The junta led by army chief General Prayut Chan-O-Cha suspended most of the constitution, banned gatherings of more than five people, and ordered the ousted cabinet and other ruling-party leaders to report to the army on Friday at 10:00 am (0300 GMT).
"All Thais must remain calm and government officials must work as normal," Prayut said in a brief televised addressing announcing the takeover, flanked by four of his top officers.
Moments before the coup, there were dramatic scenes at a military-hosted meeting between the kingdom's political rivals aimed at breaking their deadlock.
Witnesses saw leaders of Thailand's two main political parties and its rival protest movements taken away by the military. Their whereabouts remained unknown early Friday.
- 'No justification' -
The US, EU, France and others expressed deep concern.
Secretary of State John Kerry said there was "no justification" for the coup and that it would have "negative implications" for US relations.
He called for "early elections that reflect the will of the people," while the Pentagon said it was reviewing military cooperation with its Southeast Asian ally.
Thailand has been locked in a nearly decade-long political crisis stretching back to a 2006 military coup that deposed controversial tycoon-turned-politician Thaksin Shinawatra as premier.
Since then, a power bloc represented by Thaksin, his family and allies have battled for power with a Bangkok-based royalist bloc close to the military.
Thailand's frequent coups traditionally have needed the approval of the palace, but it was unclear if that was the case on this occasion.
Some observers see the crisis as a struggle to decide who will run the country when the more than six-decade reign of 86-year-old King Bhumibol Adulyadej eventually ends.
Backers of the royalist elite have engaged in several months of escalating confrontation with the democratically elected government aligned to Thaksin, whose sister Yingluck was dismissed as premier earlier this month in a controversial court ruling.

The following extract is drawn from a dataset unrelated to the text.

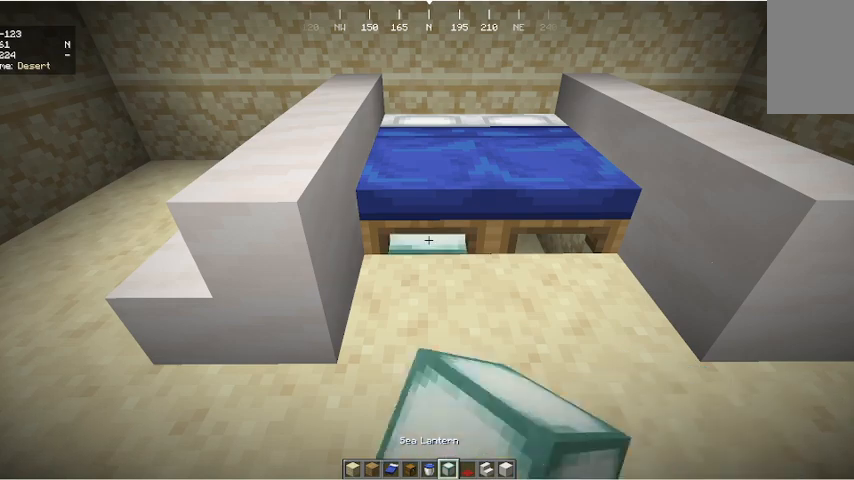
{"keys": [], "mouse": [], "events": [[233, "d", "down"], [433, "d", "up"]]}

Yingluck and three more of Thaksin's relatives were among those told by the junta to report to military authorities Friday morning. The reason for the summonses has not been made clear.

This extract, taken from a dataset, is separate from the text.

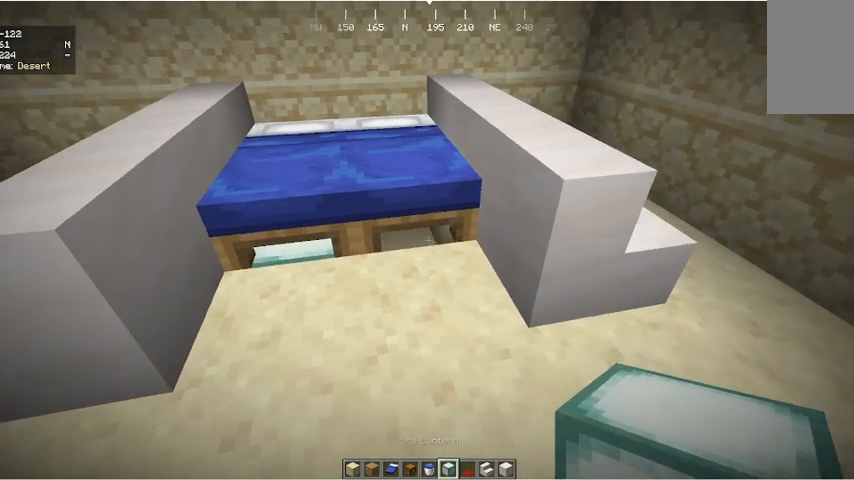
{"keys": [], "mouse": [], "events": []}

Thaksin lives in exile after a corruption conviction, but he and his allies retain strong support in Thailand, particularly the rural north, and have won every general election since 2001.

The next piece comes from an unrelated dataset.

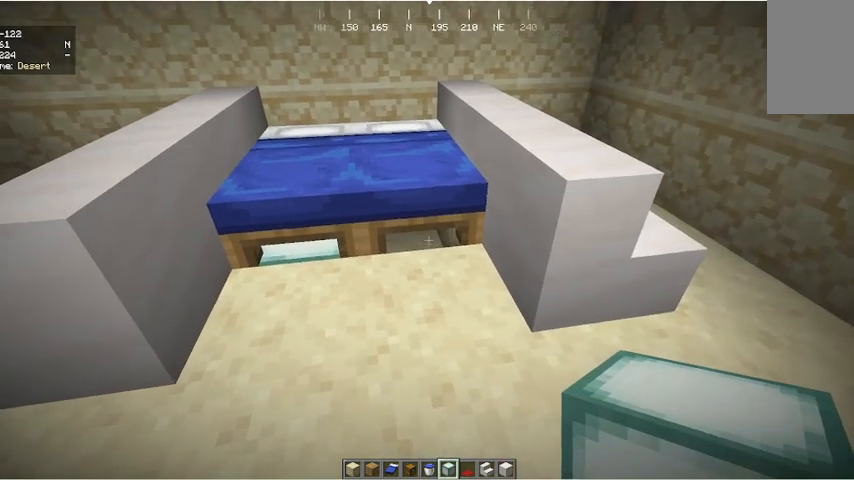
{"keys": [], "mouse": [], "events": [[267, "mouse_right", "down"], [400, "mouse_right", "up"]]}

Experts at the Siam Intelligence Unit, a Bangkok-based think-tank, expect an interim premier to be appointed within days and the junta to control power for up to two years and draw up a "draconian" new constitution.
Some fear more turmoil.
"The coup is not a solution at all to end the crisis. This will become the crisis," said Pavin Chachavalpongpun of the Centre for Southeast Asian Studies at Japan's Kyoto University.
"It shows the military has never learned the lesson from 2006," he said, referring to the cycle of political instability stemming from Thaksin's overthrow.
Protests by the anti-Thaksin movement have rocked Thailand for months. Related violence has left at least 28 dead and hundreds wounded.
- Ousted PM in hiding -
Caretaker premier Niwattumrong Boonsongpaisan was among ministers ordered to report to the army. An aide said he was "safe" in an undisclosed location.
But Chalerm Yubamrung, a former premier and Thaksin loyalist dismissed earlier with Yingluck, was detained by the military, his son Doung Yubamrung said.
Thailand's democratic development has now been interrupted by 19 actual or attempted coups since 1932.
Martial law -- declared by Prayut on Tuesday and reaffirmed under the coup -- gives the military draconian powers to restrict freedom of assembly and movement and to detain people.
All television and radio stations including foreign broadcasters were ordered to suspend normal programming and air only an army feed.
The junta also said it would block any social media platforms in the country that carry content provoking violence or criticising coup leaders.
UN Secretary-General Ban Ki-moon was "seriously concerned" by the coup, his spokesman said. He urged a return to "constitutional, civilian, democratic rule."
Prayut gave no indication how long the military would hold power.
Anti-government protesters had been demanding the removal of the government and the Thaksin clan's influence in politics, alleging deep corruption.
It was not immediately clear how the staunchly pro-Thaksin "Red Shirt" movement would respond.
"Red Shirt" leaders have said removal of the government could trigger civil war, but there were no immediate reports of unrest.
The coup -- which sent commuters scurrying to get off congested streets before the curfew -- was greeted with jubilation by opposition protesters but dismay by government supporters.
"Our country has been chaotic and has had no solutions for a long time," said office worker Arnusit Chenruk, 39, calling the coup a "good" thing.